The Odd Fellows constructed a hall on Vernon Road in Scarborough in 1840. The building was designed by J. Gibson and W. Johnson, in a neoclassical style. It was soon converted into a mechanics' institute, and by 1856 it reported having 386 members, a library with 1,381 volumes, and a reading room with assorted periodicals. In 1930, it became the town's first public library. The interior was remodelled, and extended into an adjoining house. On the first floor, a large room housed a natural history collection, donated by James Jonathan Harrison. In about 1951, this was moved to Woodend House, and the room was converted into an events space. In 1955, Stephen Joseph established the UK's first professional theatre in the round in the room. Joseph died in 1967, and Alan Ayckbourn then led the company, which remained in the building until 1976. The building has been grade II listed since 1953.

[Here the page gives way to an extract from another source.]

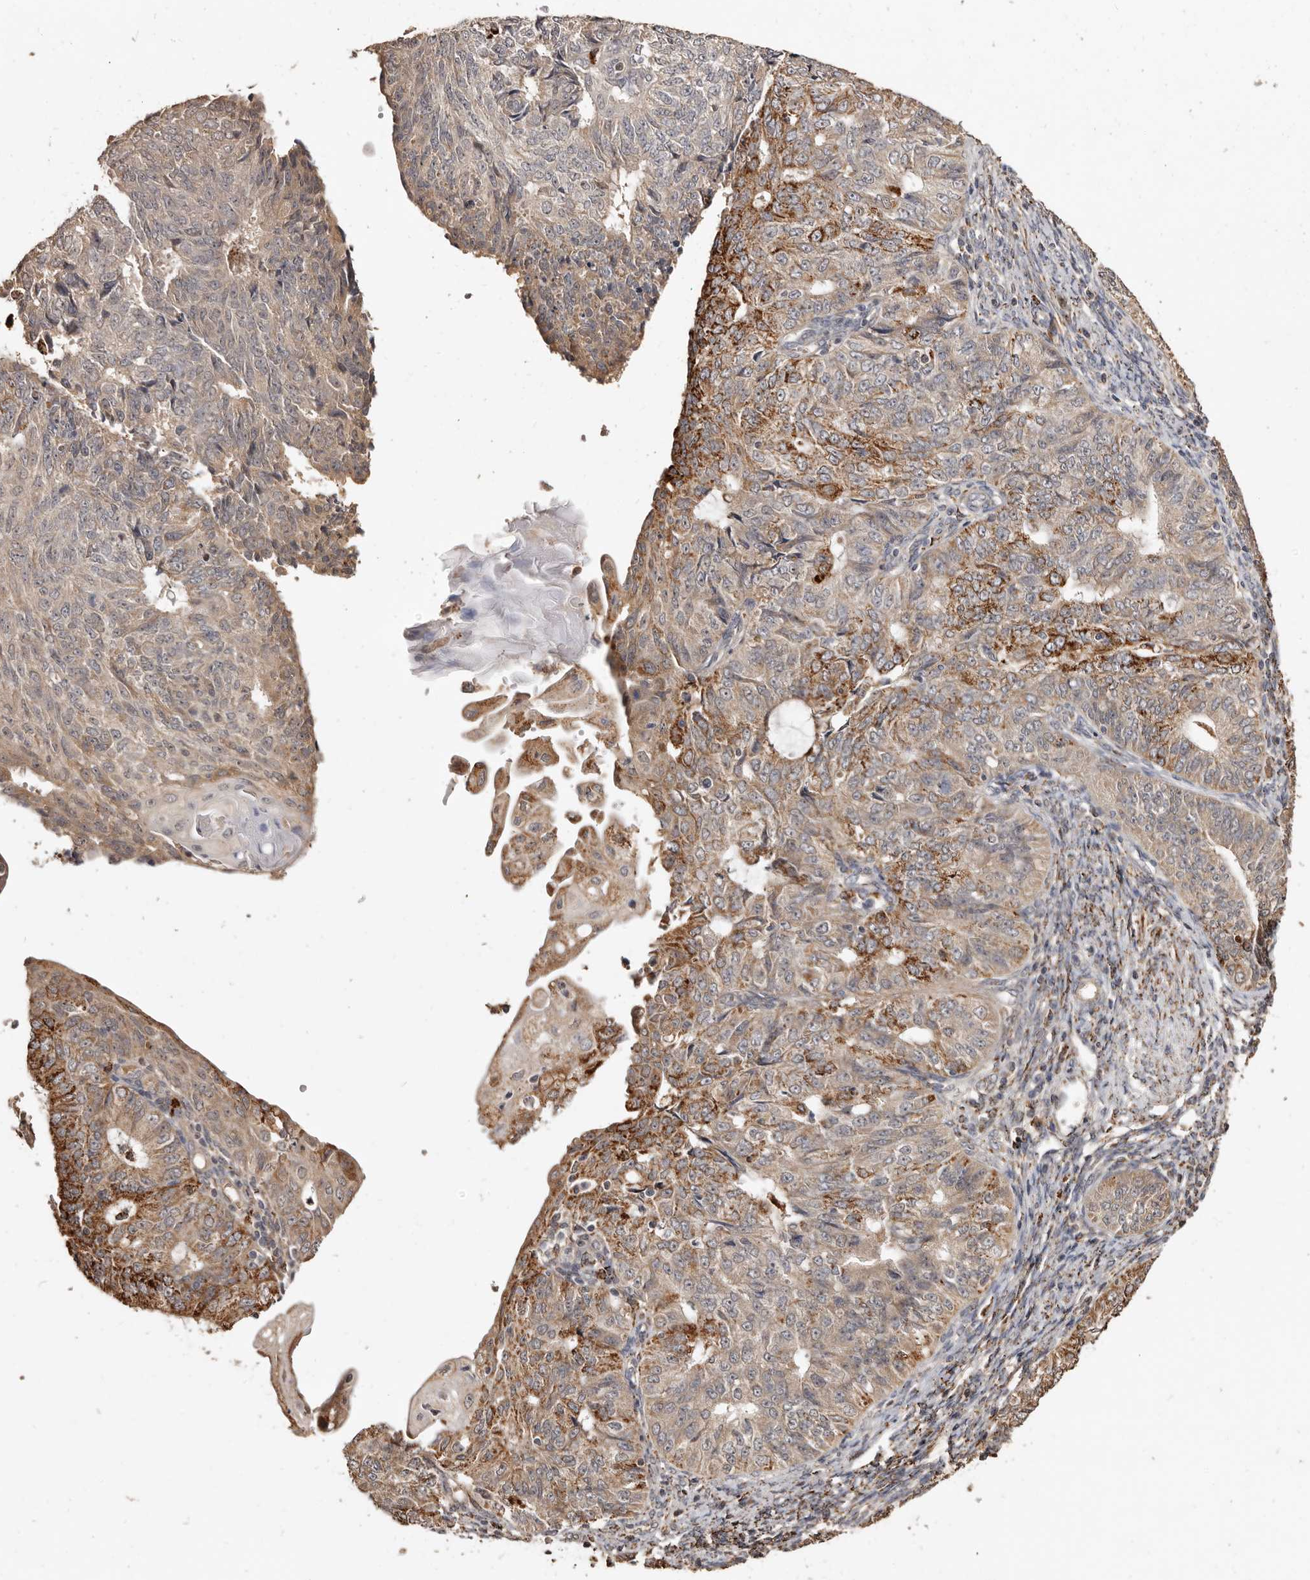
{"staining": {"intensity": "moderate", "quantity": ">75%", "location": "cytoplasmic/membranous"}, "tissue": "endometrial cancer", "cell_type": "Tumor cells", "image_type": "cancer", "snomed": [{"axis": "morphology", "description": "Adenocarcinoma, NOS"}, {"axis": "topography", "description": "Endometrium"}], "caption": "This histopathology image exhibits adenocarcinoma (endometrial) stained with immunohistochemistry (IHC) to label a protein in brown. The cytoplasmic/membranous of tumor cells show moderate positivity for the protein. Nuclei are counter-stained blue.", "gene": "AKAP7", "patient": {"sex": "female", "age": 32}}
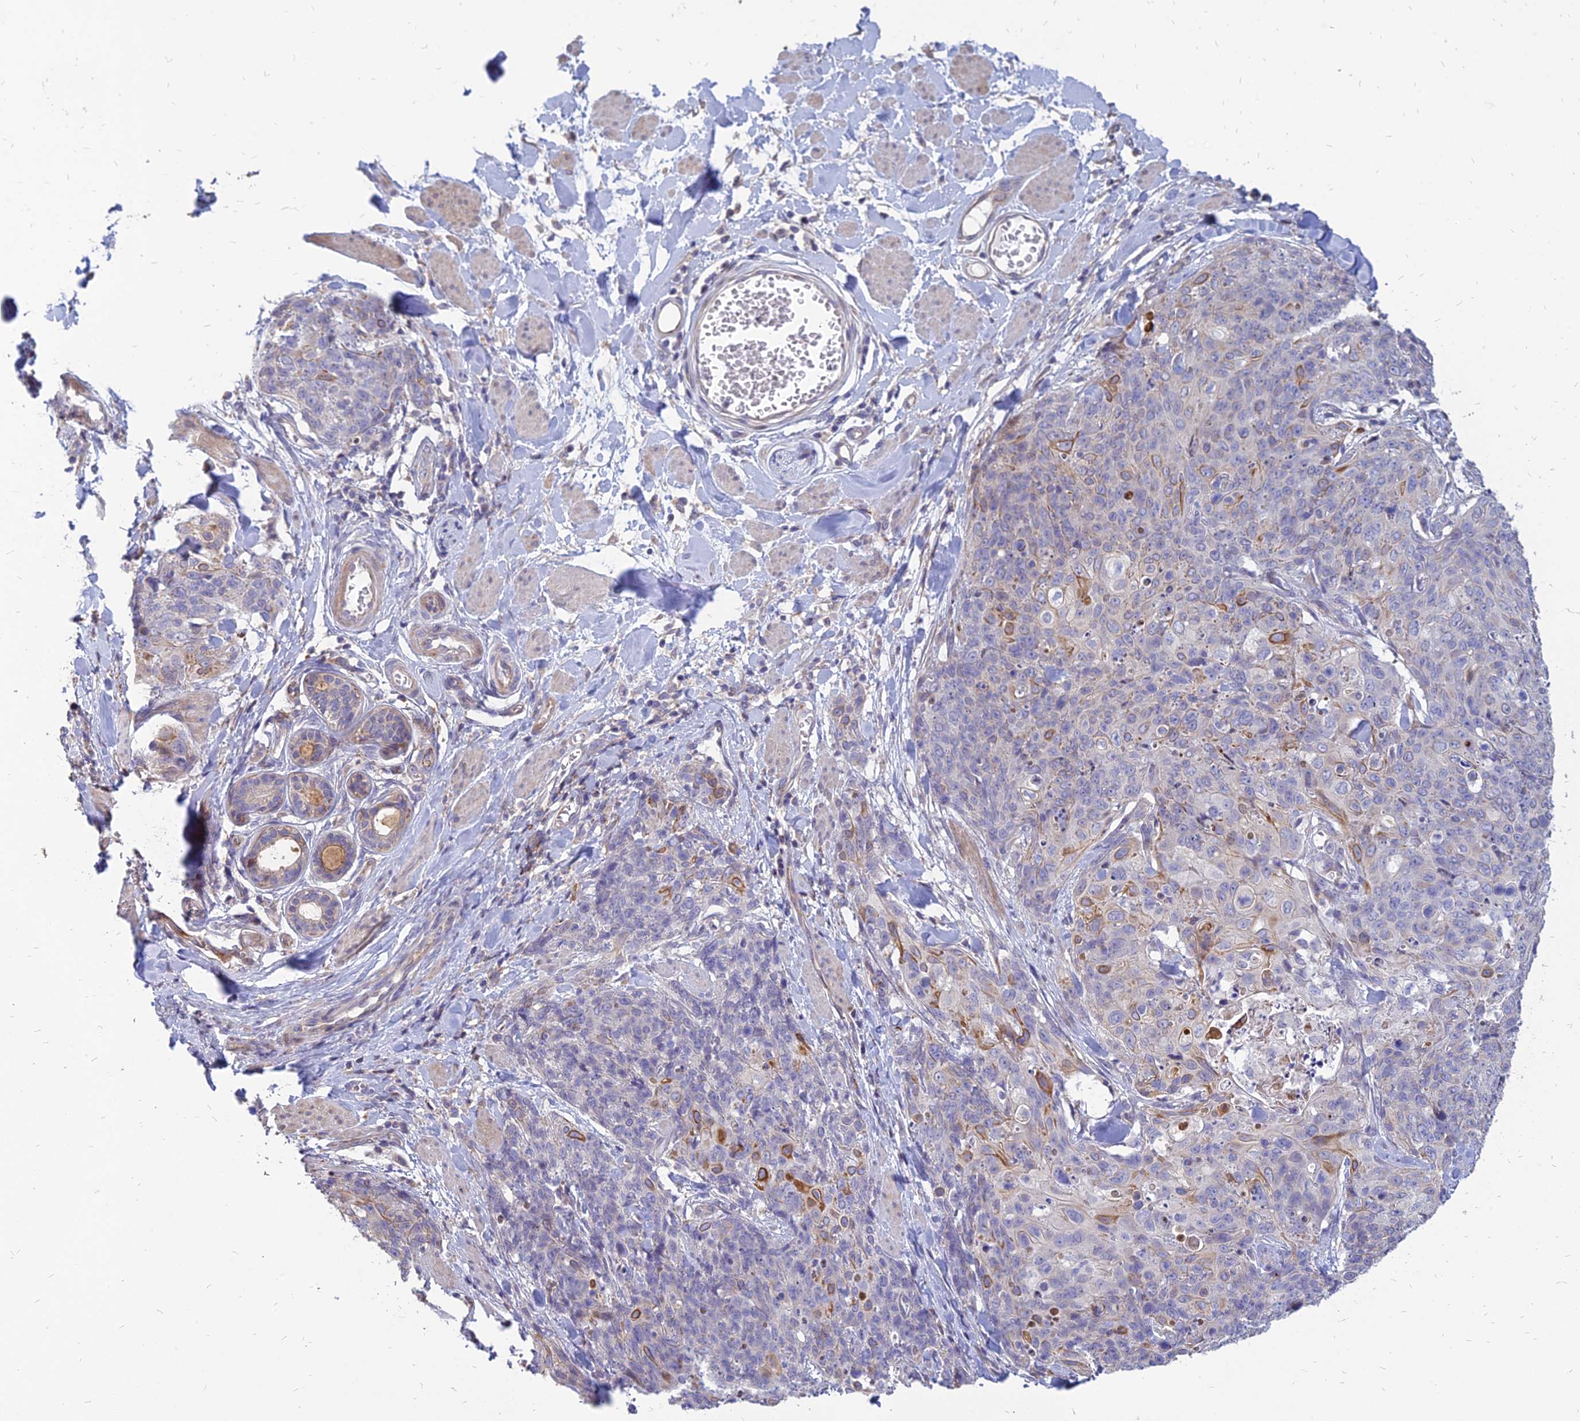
{"staining": {"intensity": "moderate", "quantity": "<25%", "location": "cytoplasmic/membranous"}, "tissue": "skin cancer", "cell_type": "Tumor cells", "image_type": "cancer", "snomed": [{"axis": "morphology", "description": "Squamous cell carcinoma, NOS"}, {"axis": "topography", "description": "Skin"}, {"axis": "topography", "description": "Vulva"}], "caption": "The image demonstrates staining of skin squamous cell carcinoma, revealing moderate cytoplasmic/membranous protein positivity (brown color) within tumor cells.", "gene": "ST3GAL6", "patient": {"sex": "female", "age": 85}}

The library is built of stone, with two storeys and five bays, the middle three bays recessed, and a canted bay on the right corner. In the centre of the ground floor are four Greek Doric columns and an entablature, and windows in all bays. The upper floor has four Ionic columns and an entablature, and in each bay is a recessed arched panel containing a wreath in the tympanum. At the top is a panelled parapet, projecting over the outer bays.